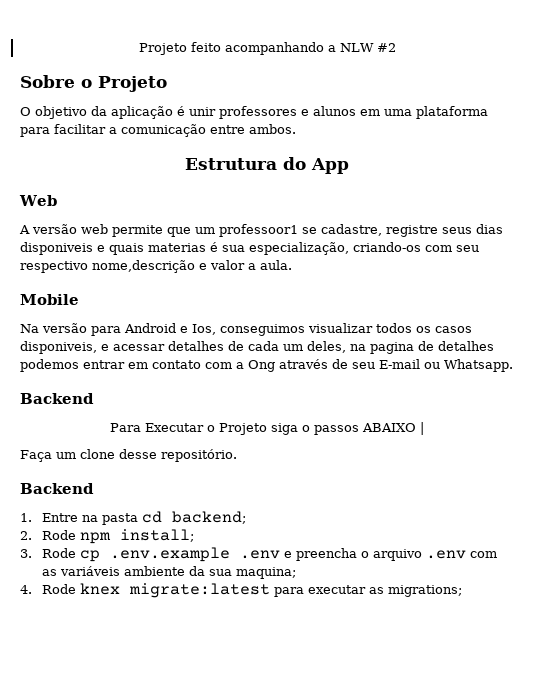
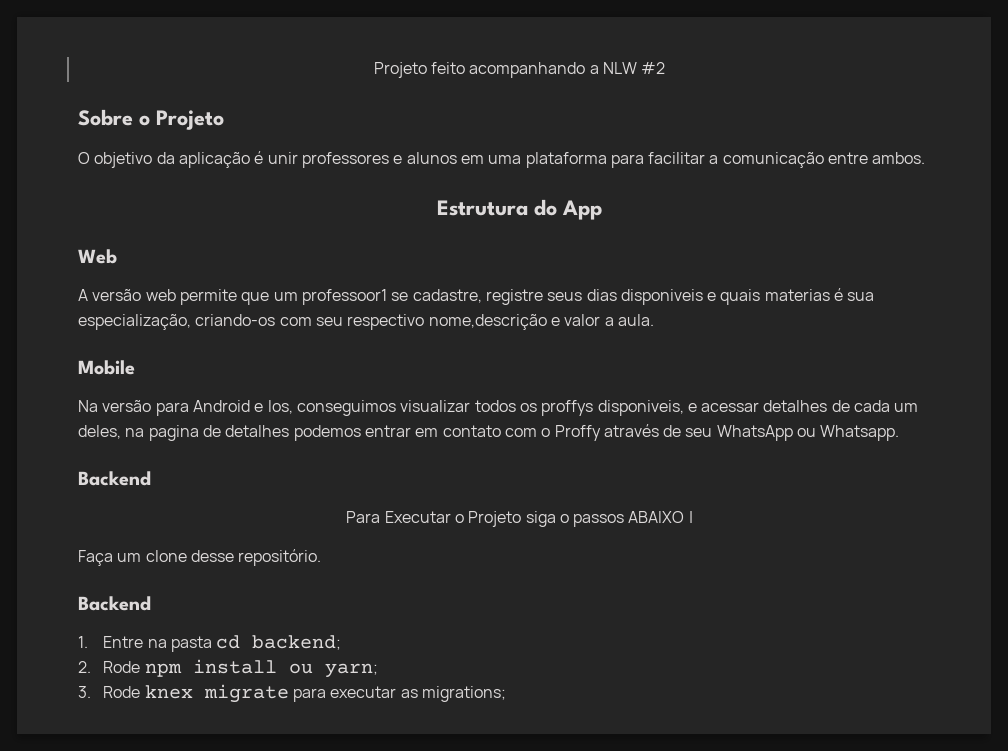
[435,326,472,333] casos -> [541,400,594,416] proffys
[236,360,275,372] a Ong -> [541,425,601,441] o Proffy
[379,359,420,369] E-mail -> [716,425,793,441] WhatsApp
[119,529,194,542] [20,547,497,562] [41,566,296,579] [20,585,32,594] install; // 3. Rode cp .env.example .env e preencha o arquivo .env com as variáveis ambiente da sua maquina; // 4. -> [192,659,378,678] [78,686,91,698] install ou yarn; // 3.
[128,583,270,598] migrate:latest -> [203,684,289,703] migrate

= = =

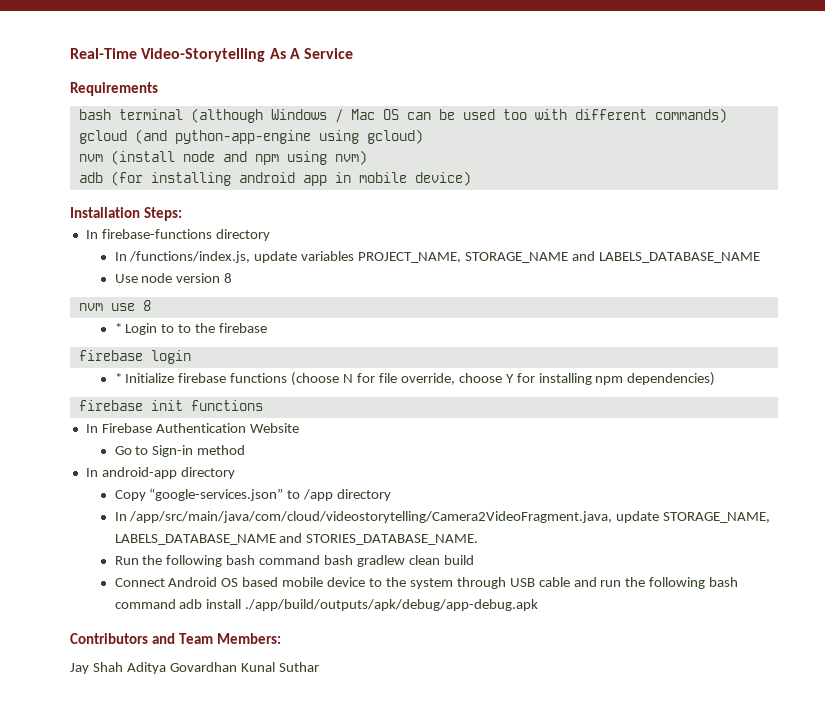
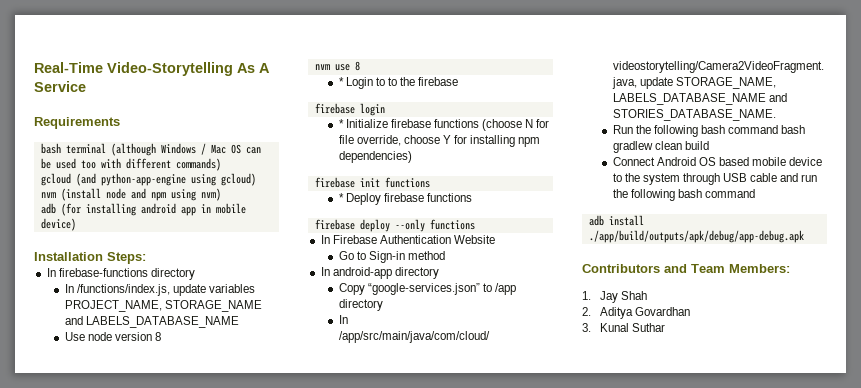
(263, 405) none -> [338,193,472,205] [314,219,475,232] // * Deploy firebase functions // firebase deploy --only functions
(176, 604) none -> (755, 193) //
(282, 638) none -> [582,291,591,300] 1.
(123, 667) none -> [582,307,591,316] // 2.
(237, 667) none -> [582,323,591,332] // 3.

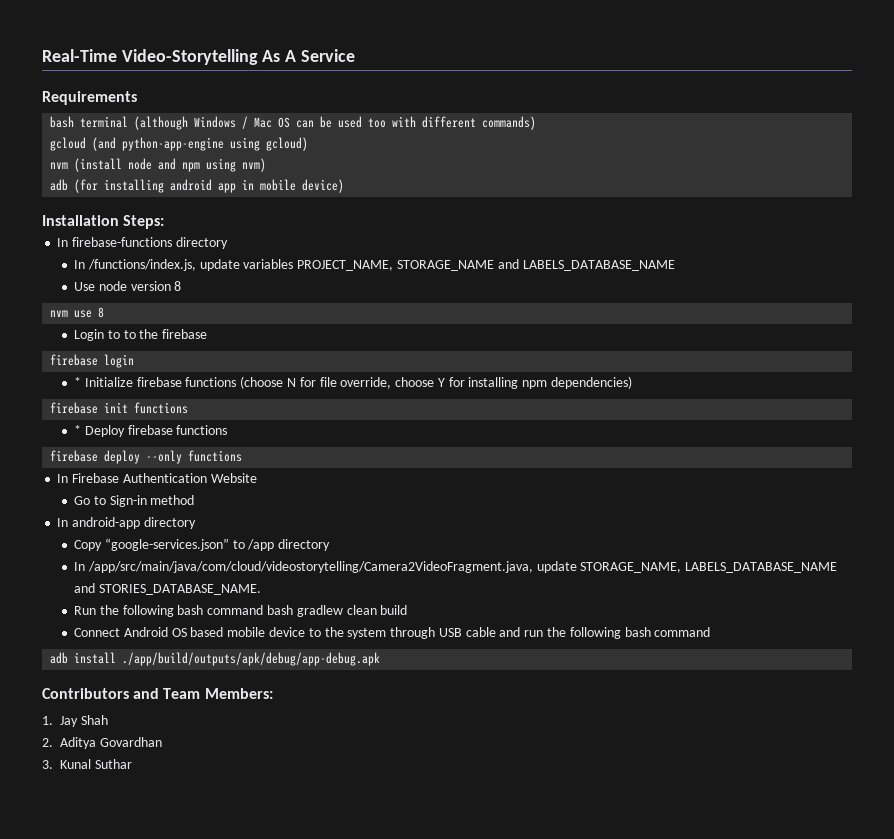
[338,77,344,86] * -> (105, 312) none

= = =

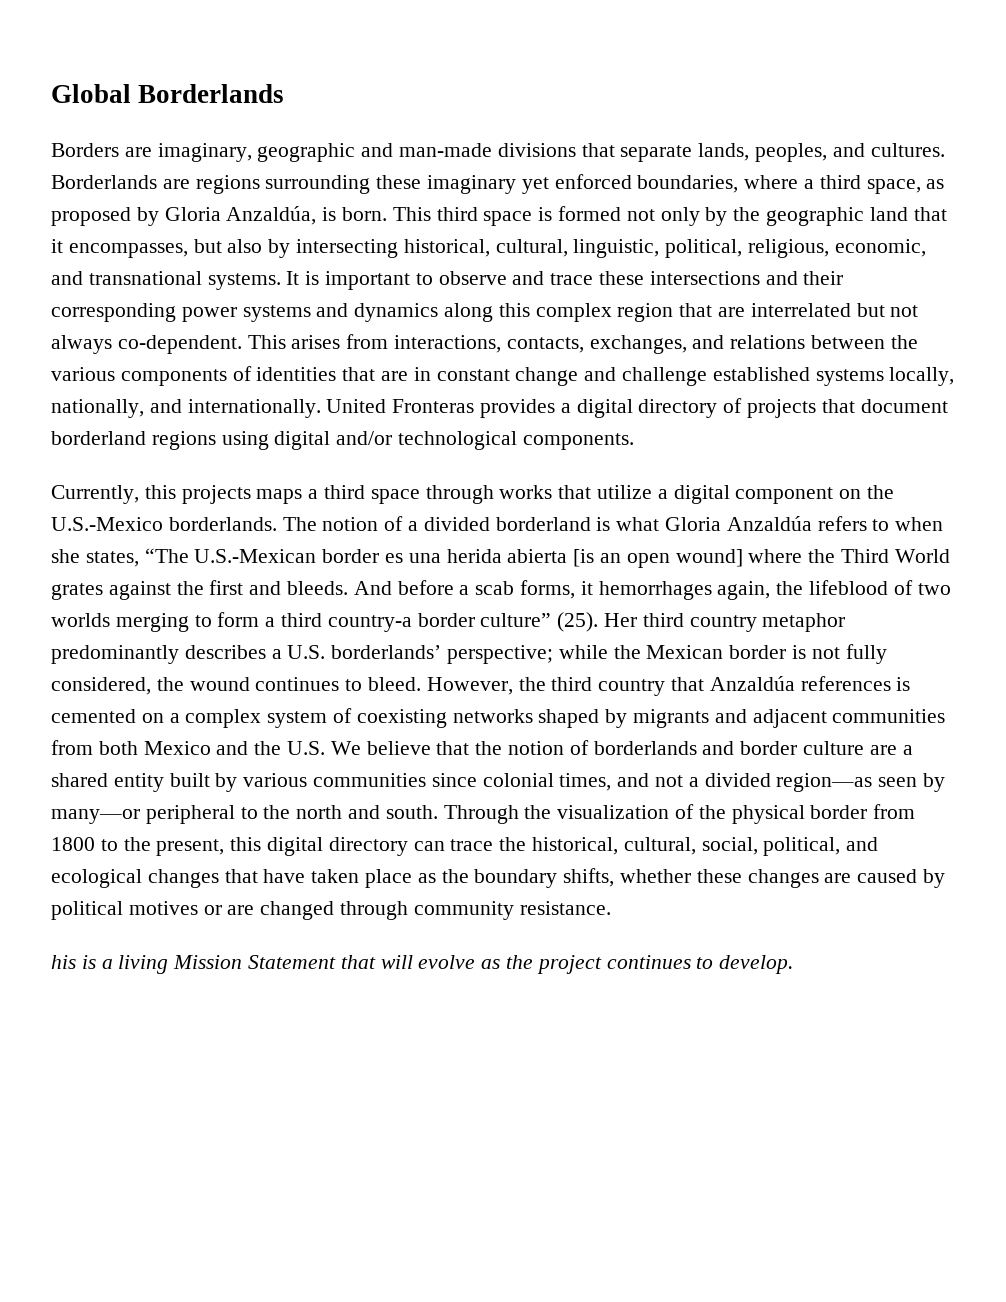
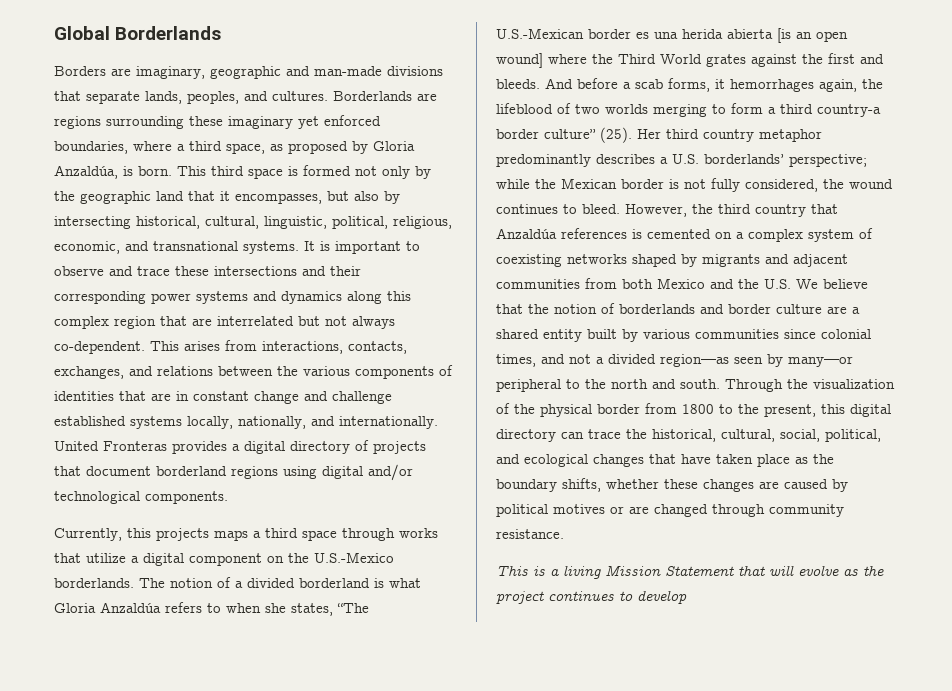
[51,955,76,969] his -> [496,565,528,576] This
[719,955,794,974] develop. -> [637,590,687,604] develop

= = =

Work request
Find each line of the data above that holds the word "none", then copy it.

Reply
(263, 405) none -> [338,193,472,205] [314,219,475,232] // * Deploy firebase functions // firebase deploy --only functions
(176, 604) none -> (755, 193) //
(282, 638) none -> [582,291,591,300] 1.
(123, 667) none -> [582,307,591,316] // 2.
(237, 667) none -> [582,323,591,332] // 3.
[338,77,344,86] * -> (105, 312) none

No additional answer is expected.